Los niños y jóvenes de una escuela angoleña cantan un himno por la revolución de su patria y la libertad, armados simbólicamente con rifles de madera. Las imágenes en 16 mm. con su textura cinematográfica, parecen extraídas de un reportaje de los años setenta u ochenta, en pleno conflicto civil de Angola, uno de los más largos en el continente africano, desde 1975 hasta 2002, durante más de veinticinco años, desde la guerra fría hasta el comienzo del tercer milenio. Por corte, en la pantalla se muestra el título del largometraje Entre perro y lobo, letras rojas sobre fondo negro, dos de los colores de la bandera de Angola.
Irene Gutiérrez se adentra en un drama con su segundo largometraje después del documental Hotel Nueva Isla en 2014, sobre la que se trató en una buena entrevista escrita por F. J. Guerrero entonces, con motivo de su estreno. Su trayectoria en el género documental se aprecia en otros cortos y el segmento del film colectivo Connected Walls del que forma parte, además del mediometraje Diarios del exilio. Tal como planteaba en la entrevista mencionada, no concebía de otra forma su método de hacer cine más que con un equipo pequeño de rodaje, a la manera de un cine de guerrilla, algo que cumple de forma literal con su primera incursión en la ficción, hermanada con ecos del cine de aventuras, bélico y arropados por el drama como conjunto.
Así que la cineasta parte de una secuencia documental de archivo en el colegio de Angola y entrelaza otras de soldados africanos en Angola, mediante ralentizados en blanco y negro, breves ráfagas que parecen ‹flashbacks› de los personajes. Sin embargo, la impronta del largometraje es claramente ficticia porque está tratada como un guión con narrativa clásica de planteamiento, nudo y desenlace. Ya con las intrigantes imágenes de una hojarasca que crepita por el movimiento de un animal, hecho desmentido por el primer plano que surge entre la vegetación de Miguel observando por la mirilla de su rifle, un posible objetivo, seguidas por el entrenamiento de los tres guerrilleros veteranos en la selva de Sierra Maestra. La lucha cuerpo a cuerpo. La cura de la pierna llena de moratones de Estebita por su compañero Alberto, o una presentación de tres protagonistas cercanos a los sesenta años, amigos fieles que rememoran su lucha junto a los revolucionarios angoleños. Los tres recuerdan sin nostalgia, solo actuando en un presente cargado de fatiga o cansancio por el esfuerzo de sus vidas. Un esfuerzo reflejado en sus cuerpos, mapas de su historia, paisajes tan fotogénicos y sugerentes como los valles, firmamentos o grandes planos generales de la jungla que asombran y engrandecen el metraje con naturalidad, sin abusar de la belleza silvestre del entorno.

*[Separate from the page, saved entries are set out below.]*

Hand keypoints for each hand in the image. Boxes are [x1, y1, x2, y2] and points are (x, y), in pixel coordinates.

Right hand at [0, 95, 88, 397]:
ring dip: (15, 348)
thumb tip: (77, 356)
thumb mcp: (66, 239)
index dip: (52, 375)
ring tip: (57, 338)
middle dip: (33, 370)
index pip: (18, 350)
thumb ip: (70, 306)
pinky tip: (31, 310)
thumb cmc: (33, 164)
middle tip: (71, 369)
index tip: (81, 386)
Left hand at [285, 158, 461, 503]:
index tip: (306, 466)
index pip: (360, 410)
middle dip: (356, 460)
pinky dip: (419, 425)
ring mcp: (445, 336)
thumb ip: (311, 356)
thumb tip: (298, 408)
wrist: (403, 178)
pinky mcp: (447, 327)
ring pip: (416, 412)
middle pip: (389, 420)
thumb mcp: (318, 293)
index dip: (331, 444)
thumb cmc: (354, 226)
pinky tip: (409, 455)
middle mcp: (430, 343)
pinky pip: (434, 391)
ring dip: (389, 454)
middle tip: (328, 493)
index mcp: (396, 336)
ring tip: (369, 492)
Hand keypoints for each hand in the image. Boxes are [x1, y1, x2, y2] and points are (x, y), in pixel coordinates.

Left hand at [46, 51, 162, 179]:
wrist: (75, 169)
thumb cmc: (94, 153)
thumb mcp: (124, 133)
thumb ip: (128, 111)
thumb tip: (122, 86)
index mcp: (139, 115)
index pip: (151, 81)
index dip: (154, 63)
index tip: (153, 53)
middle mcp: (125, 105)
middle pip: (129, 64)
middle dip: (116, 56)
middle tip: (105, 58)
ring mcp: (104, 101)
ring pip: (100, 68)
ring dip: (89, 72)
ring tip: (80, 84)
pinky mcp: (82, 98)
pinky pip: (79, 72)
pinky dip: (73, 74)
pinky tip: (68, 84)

Aunque no exista un conflicto pleno, la película prosigue su desarrollo en la expedición que acometen por los parajes vegetales de la Sierra, incursiones cámara al hombro tras ellos, siguiendo su evolución por la selva. Adentrándose hasta el encuentro con un desertor que conversa con ellos, que hace dudar al propio Alberto. Pero las motivaciones se pegan a los poros de su piel, como las cicatrices o los recuerdos de batallas pretéritas. Incluso la evocación sobre la bondad de los humanos y la condición indispensable de los luchadores eternos planteada por Bertolt Bretch, resuenan como diálogos no forzados a la luz de la hoguera.
Tal vez lo más duro de la película sea la parte final en la que los tres hombres asisten a una asamblea que desmiente la heroicidad de sus vidas por lo formulario de las consignas de la reunión, esa burocracia que destroza cualquier revolución o virtud humanista más que la deserción o la pérdida de unos ideales que solo favorecen a líderes mesiánicos, partidos políticos, religiones y multinacionales. Una dureza que resulta compensada por un epílogo evocador y abierto que deja a los tres guerreros eternos regresando a una montaña utópica. Es en esta escena cuando se comprende la grandeza de todos los guerrilleros, los luchadores anónimos que ellos representan y han participado en todas las revoluciones, en todas las batallas justas. Por encima de los supuestos vencedores, de líderes que como es el caso de Fidel Castro, aquí en su relación cubana, ni siquiera se mencionan porque ellos no son los que han perdido la vida en la lucha. Es esa la emoción que supera el tempo lento de algunos pasajes del largo, recuperando la importancia de sus vivencias, la solidaridad sin precio. La condición de perro y lobo que pasa de compañero a enemigo para mejorar la vida de los oprimidos.